- Born: Chicago, Illinois, U.S.
- Other name: Betty Cahill
- Occupations: Actress, comedian

= Beth Cahill =

American actress

Beth Cahill is an American actress and comedian. She is best known for her brief stint as a featured cast member on the NBC sketch comedy series Saturday Night Live during its 17th season between 1991 and 1992.

==Life and career==
She began her career doing improv comedy at the Annoyance Theater in Chicago and starred as Marcia Brady in their production of The Real Live Brady Bunch in 1990. Cahill along with castmate Melanie Hutsell (who played Jan Brady in the show) were both hired as cast members on Saturday Night Live (SNL) after producers were impressed by their performances in the Brady Bunch stage show. They both reprised their roles as Jan and Marcia Brady on SNL as well.
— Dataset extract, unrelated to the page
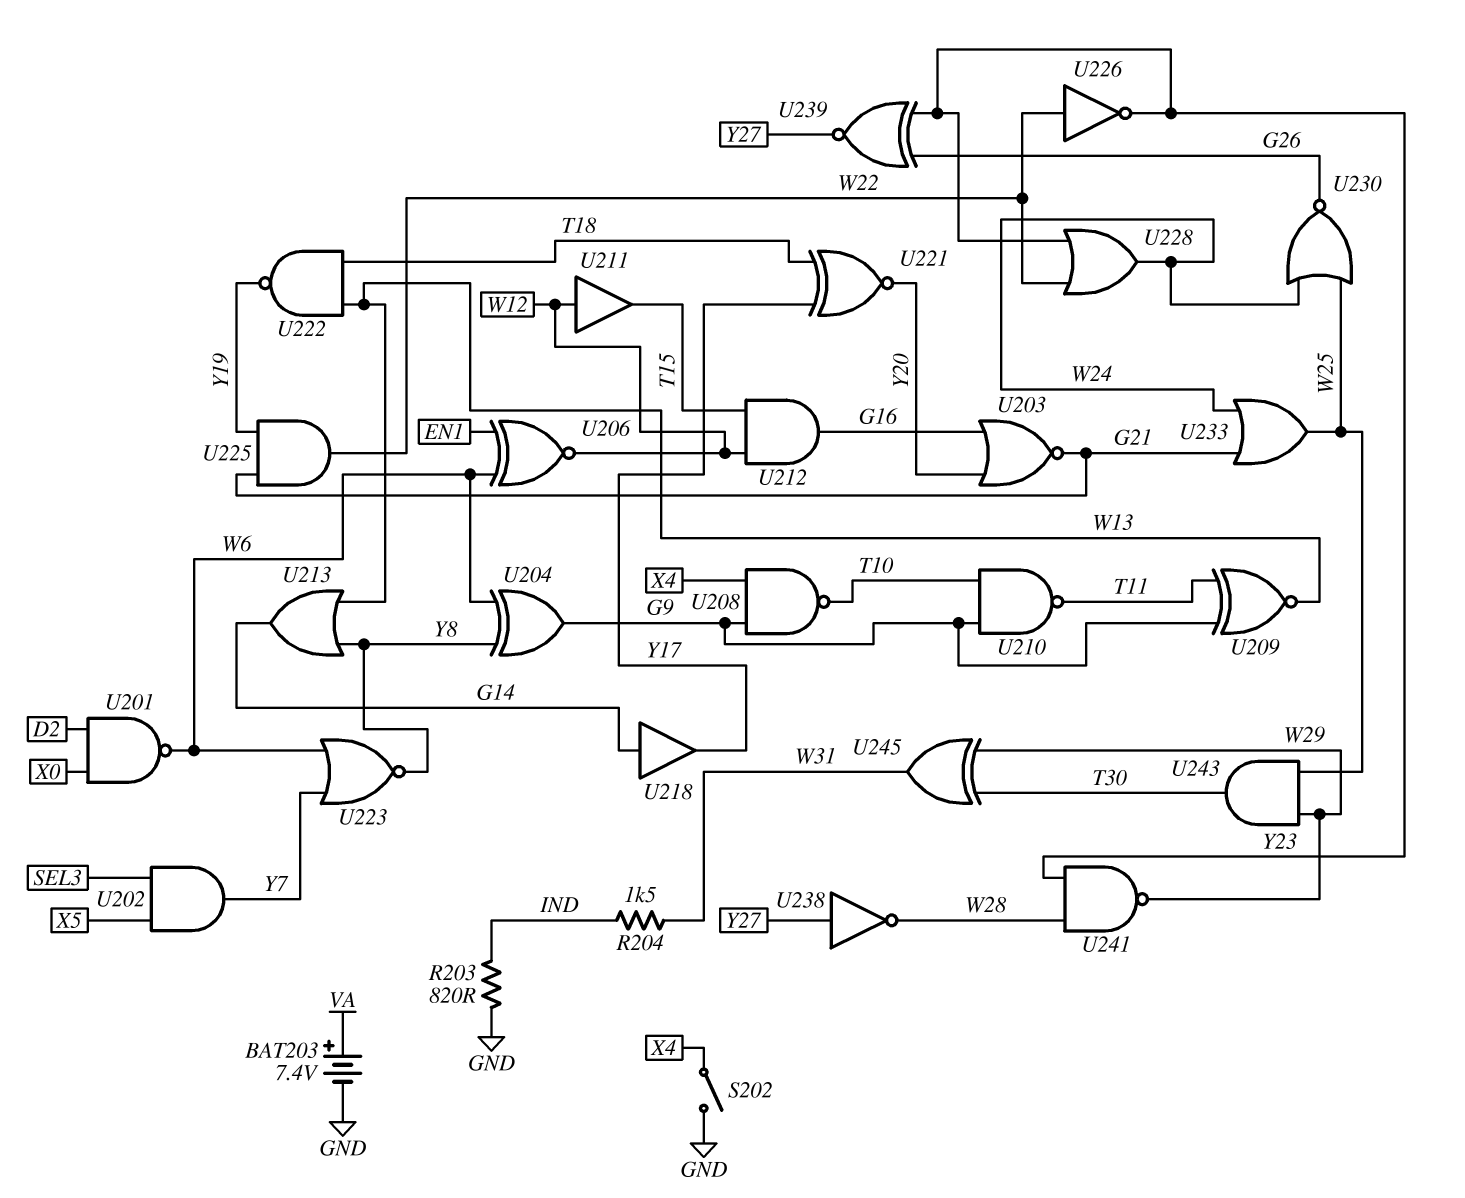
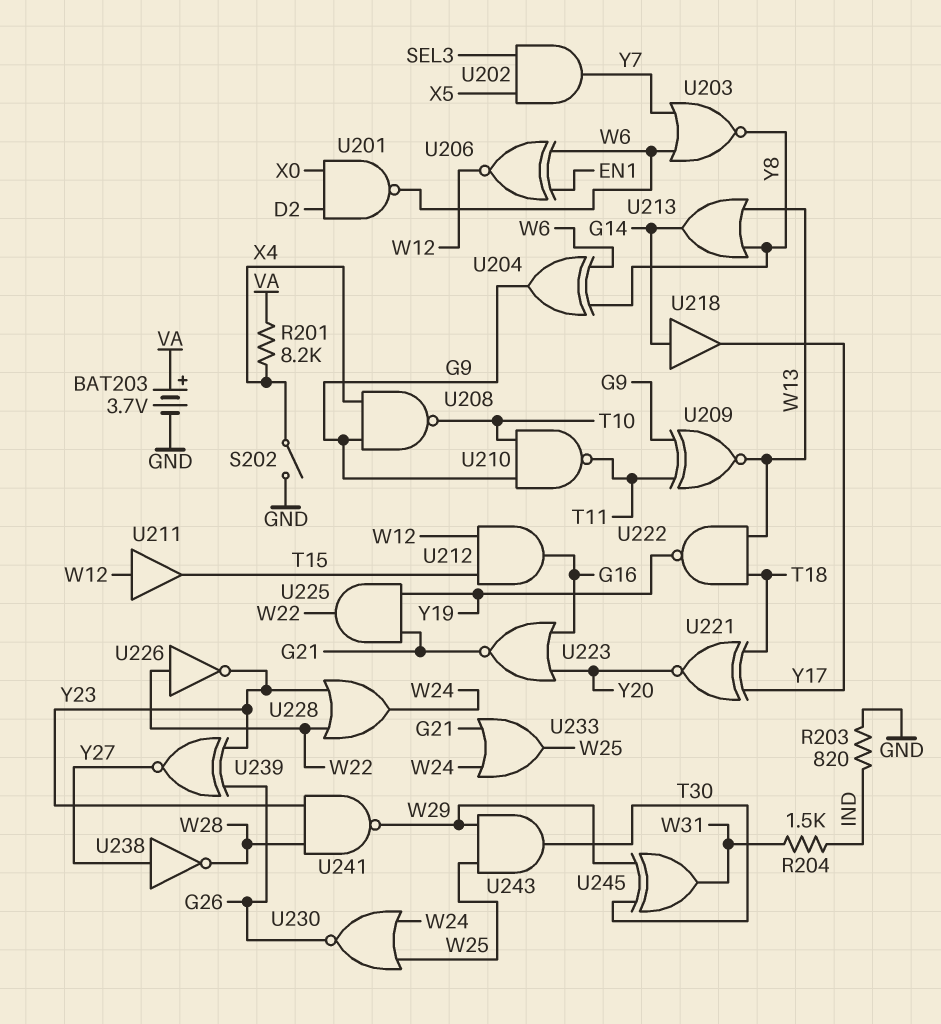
BAT203: 7.4V (plus VA, minus GND) -> 3.7V (plus VA, minus GND)
R201: none -> 8.2k (VA, X4)
U203: NOR (in G16, in Y20, out G21) -> NOR (in W6, in Y7, out Y8)
U223: NOR (in W6, in Y7, out Y8) -> NOR (in G16, in Y20, out G21)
During her time on the SNL, Cahill impersonated Pam Hurn and played recurring characters such as Denise Swerski, the daughter of Bob Swerski in the Bill Swerski's Superfans sketches and Pam, one of the "Delta Delta Delta" sorority girls, which Cahill performed alongside Melanie Hutsell and Siobhan Fallon.

Cahill now splits her time between Los Angeles and Chicago where she is still active in improvisational comedy at ImprovOlympic and Second City. She is also a clothing designer and has designed her own brand of unique dresses for nearly 20 years. Fans of her dresses have included Ricki Lake and Amy Sedaris.